Rédigez la suite de l'entretien avec Diane Pernet reproduit ci-dessous, en reprenant juste après sa dernière phrase.

§ Texte
"""
Diane Pernet
Sous sa haute mantille noire qui pourrait la faire passer pour une veuve andalouse, Diane Pernet vit au rythme des fashion weeks. Déjà à l’origine du blog « A Shaded View On Fashion », lu et respecté dans le monde entier, elle crée en 2008 le premier festival du film de mode, « ASVOFF », né de sa volonté passionnelle d’une fusion des deux arts. Rencontre avec une grande dame de la mode 2.0.
Vous faites partie des personnages incontournables de la fashionsphère internationale. Outre cette silhouette inimitable, dites-nous ce que la mode vous doit ?
Ce dont je suis la plus fière, c’est le festival du film de mode, ASVOFF, que j’ai créé il y a six ans. Dans les fifties et les sixties, ce type de films existait. En 2008, je les ai mis en lien avec mon blog mode « A Shaded View On Fashion ». J’ai donc intitulé ce festival ASVOFF. L’idée était de créer une plate-forme pour les créateurs émergents, autant en cinéma qu’en mode. J’avais vraiment pour volonté le croisement de ces deux arts.
"""
§ Lignes extraites
"""
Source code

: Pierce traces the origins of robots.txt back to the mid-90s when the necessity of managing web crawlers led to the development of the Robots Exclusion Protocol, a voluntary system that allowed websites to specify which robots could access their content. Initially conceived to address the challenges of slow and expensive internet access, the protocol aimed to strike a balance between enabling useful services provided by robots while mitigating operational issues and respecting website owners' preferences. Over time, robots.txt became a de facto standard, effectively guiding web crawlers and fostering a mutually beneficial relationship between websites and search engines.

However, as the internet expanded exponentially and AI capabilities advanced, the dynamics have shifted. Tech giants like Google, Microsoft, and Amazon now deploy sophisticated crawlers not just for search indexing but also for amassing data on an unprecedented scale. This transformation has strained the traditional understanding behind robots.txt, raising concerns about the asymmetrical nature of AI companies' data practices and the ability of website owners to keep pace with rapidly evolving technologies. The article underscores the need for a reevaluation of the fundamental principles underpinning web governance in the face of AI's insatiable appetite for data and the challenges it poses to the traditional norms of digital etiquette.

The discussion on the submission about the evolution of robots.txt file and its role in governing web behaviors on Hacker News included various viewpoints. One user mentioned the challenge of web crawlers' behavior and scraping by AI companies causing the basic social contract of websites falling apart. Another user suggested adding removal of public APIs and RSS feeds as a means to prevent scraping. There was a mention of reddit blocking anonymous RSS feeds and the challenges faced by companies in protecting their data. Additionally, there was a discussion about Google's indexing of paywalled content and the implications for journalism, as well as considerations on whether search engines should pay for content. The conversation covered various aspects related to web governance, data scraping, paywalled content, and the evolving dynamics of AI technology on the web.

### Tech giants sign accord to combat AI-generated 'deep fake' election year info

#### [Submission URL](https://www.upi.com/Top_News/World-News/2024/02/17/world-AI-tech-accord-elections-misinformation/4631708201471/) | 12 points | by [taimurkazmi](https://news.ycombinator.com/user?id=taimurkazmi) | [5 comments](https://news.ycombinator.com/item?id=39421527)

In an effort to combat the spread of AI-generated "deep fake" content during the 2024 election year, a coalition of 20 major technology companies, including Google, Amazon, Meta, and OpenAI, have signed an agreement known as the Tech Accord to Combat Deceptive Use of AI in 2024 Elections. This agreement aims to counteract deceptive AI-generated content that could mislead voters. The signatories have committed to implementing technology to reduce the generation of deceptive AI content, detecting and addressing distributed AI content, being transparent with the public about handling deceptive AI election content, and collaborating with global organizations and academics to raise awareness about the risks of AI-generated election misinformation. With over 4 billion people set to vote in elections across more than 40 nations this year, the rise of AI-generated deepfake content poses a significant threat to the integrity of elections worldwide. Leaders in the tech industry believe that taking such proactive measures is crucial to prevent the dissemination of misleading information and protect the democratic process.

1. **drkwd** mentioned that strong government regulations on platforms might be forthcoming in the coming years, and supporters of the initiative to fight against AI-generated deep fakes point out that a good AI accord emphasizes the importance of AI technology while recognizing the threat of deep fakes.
"""
§ Corrigé
Justement, pourquoi cette envie particulière de nouer mode et cinéma ?
Durant treize années, j’ai été designer. Et avant cela, j’ai étudié l’art cinématographique à l’université. Ce sont les deux amours de ma vie, en quelque sorte. C’était donc naturel pour moi de corréler ces deux mondes. Comme un cercle.
La première fois que je suis arrivée à Paris, j’étais costumière sur des productions. Notamment pour un film d’Amos Gitaï. Tragique expérience (rires), qui m’a fait me rendre compte que la plupart des réalisateurs, tout du moins il y a vingt ans, était apeurée par la notion même de « mode », au lieu de l’utiliser comme un outil pour sublimer leurs oeuvres. Bien sûr, à côté, il y avait des exceptions, comme Peter Greenaway, David Lynch ou Pedro Almodovar, tous trois très avertis, très sensibles. Eux avaient compris l’importance que pouvait revêtir la mode dans le cinéma. Mais de manière générale, les réalisateurs fuyaient ce milieu. Faire un bon film de mode, finalement, ce n’est pas si différent que faire un bon film tout court. Il suffit d’intégrer une notion supplémentaire, et de lui donner l’importance qu’elle mérite.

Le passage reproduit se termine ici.